Section 7.12 Counterparts. This Agreement may be executed in multiple
counterparts, each of which shall be deemed an original and all of which taken
together shall be but a single instrument.
Section 7.13 Amendment or Waiver. Every right and remedy provided
herein shall be cumulative with every other right and remedy, whether conferred
herein, at law, or in equity, and may be enforced concurrently herewith, and no
waiver by any party of the performance of any obligation by the other shall be
construed as a waiver of the same or any other default then, theretofore, or
thereafter occurring or existing. At any time prior to the Closing Date, this
Agreement may by amended by a writing signed by all parties hereto, with respect
to any of the terms contained herein, and any term or condition of this
Agreement may be waived or the time for performance may be extended by a writing
signed by the party or parties for whose benefit the provision is intended.

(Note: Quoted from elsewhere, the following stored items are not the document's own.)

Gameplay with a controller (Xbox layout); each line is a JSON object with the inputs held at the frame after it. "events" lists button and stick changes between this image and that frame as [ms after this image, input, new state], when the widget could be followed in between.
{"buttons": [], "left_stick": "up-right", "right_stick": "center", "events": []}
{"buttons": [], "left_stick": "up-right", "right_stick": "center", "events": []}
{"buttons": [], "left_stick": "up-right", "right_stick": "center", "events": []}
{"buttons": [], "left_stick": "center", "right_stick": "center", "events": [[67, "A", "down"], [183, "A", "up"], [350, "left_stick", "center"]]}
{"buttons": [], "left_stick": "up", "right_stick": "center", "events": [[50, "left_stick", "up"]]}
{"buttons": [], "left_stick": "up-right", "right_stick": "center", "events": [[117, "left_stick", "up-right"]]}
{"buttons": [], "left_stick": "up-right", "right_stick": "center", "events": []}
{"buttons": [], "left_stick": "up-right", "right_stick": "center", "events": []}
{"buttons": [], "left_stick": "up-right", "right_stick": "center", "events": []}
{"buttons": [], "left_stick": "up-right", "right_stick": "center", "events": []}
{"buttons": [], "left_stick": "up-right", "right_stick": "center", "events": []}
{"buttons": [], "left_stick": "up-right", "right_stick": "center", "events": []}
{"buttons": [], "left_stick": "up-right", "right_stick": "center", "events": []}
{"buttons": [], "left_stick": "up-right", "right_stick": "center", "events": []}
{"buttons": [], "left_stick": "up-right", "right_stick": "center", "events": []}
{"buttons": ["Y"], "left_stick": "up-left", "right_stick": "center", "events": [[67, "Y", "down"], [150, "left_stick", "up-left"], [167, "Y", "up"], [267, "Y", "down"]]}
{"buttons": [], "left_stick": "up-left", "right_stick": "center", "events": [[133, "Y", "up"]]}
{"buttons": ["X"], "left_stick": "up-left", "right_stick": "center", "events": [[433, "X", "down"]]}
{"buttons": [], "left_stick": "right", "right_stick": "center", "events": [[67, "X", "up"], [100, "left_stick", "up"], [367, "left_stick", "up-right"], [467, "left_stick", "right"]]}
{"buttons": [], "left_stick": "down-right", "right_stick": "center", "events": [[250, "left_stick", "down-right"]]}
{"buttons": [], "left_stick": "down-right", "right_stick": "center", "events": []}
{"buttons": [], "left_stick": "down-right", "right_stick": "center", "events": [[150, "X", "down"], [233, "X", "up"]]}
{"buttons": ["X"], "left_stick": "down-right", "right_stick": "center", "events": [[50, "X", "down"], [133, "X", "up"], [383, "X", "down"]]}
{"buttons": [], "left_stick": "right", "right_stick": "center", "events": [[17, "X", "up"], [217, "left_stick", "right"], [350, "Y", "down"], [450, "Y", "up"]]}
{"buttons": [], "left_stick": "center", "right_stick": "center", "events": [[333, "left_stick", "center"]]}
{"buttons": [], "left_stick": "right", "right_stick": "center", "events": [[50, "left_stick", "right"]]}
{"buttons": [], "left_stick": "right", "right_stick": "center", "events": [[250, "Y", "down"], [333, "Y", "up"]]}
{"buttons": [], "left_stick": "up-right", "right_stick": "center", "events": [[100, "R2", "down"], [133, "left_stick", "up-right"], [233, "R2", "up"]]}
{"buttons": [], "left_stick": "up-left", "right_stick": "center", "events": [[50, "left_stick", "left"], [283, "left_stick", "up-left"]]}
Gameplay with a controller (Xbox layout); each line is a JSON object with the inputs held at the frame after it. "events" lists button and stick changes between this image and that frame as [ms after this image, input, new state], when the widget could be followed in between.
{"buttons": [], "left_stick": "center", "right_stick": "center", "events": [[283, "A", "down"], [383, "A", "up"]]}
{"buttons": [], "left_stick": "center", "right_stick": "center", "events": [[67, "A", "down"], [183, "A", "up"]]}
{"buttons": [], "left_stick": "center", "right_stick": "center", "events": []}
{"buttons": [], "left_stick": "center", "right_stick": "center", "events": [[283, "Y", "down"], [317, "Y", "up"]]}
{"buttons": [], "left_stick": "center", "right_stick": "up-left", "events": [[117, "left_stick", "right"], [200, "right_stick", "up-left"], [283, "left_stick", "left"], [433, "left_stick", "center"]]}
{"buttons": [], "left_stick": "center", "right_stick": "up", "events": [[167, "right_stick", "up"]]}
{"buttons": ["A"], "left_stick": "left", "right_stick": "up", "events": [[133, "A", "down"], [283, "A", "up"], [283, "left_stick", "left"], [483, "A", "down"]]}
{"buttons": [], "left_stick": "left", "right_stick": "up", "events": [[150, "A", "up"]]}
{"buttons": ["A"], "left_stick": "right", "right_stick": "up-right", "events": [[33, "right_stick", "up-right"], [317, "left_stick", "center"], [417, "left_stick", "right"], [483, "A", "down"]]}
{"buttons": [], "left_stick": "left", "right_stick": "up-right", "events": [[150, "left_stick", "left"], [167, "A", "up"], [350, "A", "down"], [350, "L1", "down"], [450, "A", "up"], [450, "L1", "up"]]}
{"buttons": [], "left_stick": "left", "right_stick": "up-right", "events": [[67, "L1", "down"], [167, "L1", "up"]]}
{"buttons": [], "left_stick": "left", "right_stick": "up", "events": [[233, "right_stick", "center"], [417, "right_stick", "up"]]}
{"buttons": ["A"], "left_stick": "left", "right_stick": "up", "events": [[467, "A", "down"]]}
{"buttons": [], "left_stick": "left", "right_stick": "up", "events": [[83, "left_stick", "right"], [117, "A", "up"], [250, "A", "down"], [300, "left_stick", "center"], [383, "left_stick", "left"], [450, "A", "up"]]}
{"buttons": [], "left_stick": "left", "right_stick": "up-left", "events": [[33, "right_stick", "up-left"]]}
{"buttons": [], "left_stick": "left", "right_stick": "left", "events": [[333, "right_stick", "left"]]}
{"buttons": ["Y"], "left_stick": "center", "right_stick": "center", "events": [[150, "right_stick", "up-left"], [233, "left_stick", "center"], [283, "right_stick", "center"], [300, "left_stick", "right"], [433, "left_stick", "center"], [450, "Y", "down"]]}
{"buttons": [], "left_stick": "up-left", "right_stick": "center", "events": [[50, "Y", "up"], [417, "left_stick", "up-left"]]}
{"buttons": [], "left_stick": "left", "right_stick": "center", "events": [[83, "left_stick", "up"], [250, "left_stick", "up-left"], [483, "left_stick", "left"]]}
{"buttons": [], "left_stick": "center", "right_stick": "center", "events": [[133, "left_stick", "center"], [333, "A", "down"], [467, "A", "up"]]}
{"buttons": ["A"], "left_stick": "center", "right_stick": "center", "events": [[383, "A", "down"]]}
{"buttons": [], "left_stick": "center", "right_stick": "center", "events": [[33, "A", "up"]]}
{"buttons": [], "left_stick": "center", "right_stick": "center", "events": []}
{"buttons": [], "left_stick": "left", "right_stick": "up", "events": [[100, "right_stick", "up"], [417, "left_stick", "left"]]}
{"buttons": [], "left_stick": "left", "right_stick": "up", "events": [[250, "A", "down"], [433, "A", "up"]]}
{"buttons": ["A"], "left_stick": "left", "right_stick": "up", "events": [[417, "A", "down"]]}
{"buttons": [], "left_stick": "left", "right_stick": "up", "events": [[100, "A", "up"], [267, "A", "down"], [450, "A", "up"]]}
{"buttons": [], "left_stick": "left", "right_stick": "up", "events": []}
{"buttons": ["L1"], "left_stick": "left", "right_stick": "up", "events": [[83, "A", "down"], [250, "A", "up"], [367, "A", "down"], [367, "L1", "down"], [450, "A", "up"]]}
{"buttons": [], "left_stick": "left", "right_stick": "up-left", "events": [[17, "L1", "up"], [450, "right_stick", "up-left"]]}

Section 7.14 Best Efforts. Subject to the terms and conditions herein
provided, each party shall use its best efforts to perform or fulfill all
conditions and obligations to be performed or fulfilled by it under this
Agreement so that the transactions contemplated hereby shall be consummated as
soon as practicable. Each party also agrees that it shall use its best efforts
to take, or cause to be taken, all actions and to do, or cause to be done, all
things necessary, proper or advisable under applicable laws and regulations to
consummate and make effective this Agreement and the transactions contemplated
herein.
IN WITNESS WHEREOF, the corporate parties hereto have caused this
Agreement to be executed by their respective officers, hereunto duly authorized,
as of the date first-above written.
ATTEST: WATERFORD STERLING CORPORATION
BY:
-------------------------------- --------------------------------------
Secretary or Assistant Secretary President
ATTEST: ETERNAL TECHNOLOGIES GROUP LTD.
BY:____________________
Secretary or Assistant Secretary President
The undersigned shareholders of ETERNAL TECHNOLOGIES GROUP LTD. hereby
agree to participate in the Exchange on the terms set forth above. Subject to
Section 7.11 above, each of the undersigned hereby represents and affirms that
he has read each of the representations and warranties of ETERNAL TECHNOLOGIES
GROUP LTD. set out in Article I hereof and that, to the best of his knowledge,
all of such representations and warranties are true and correct.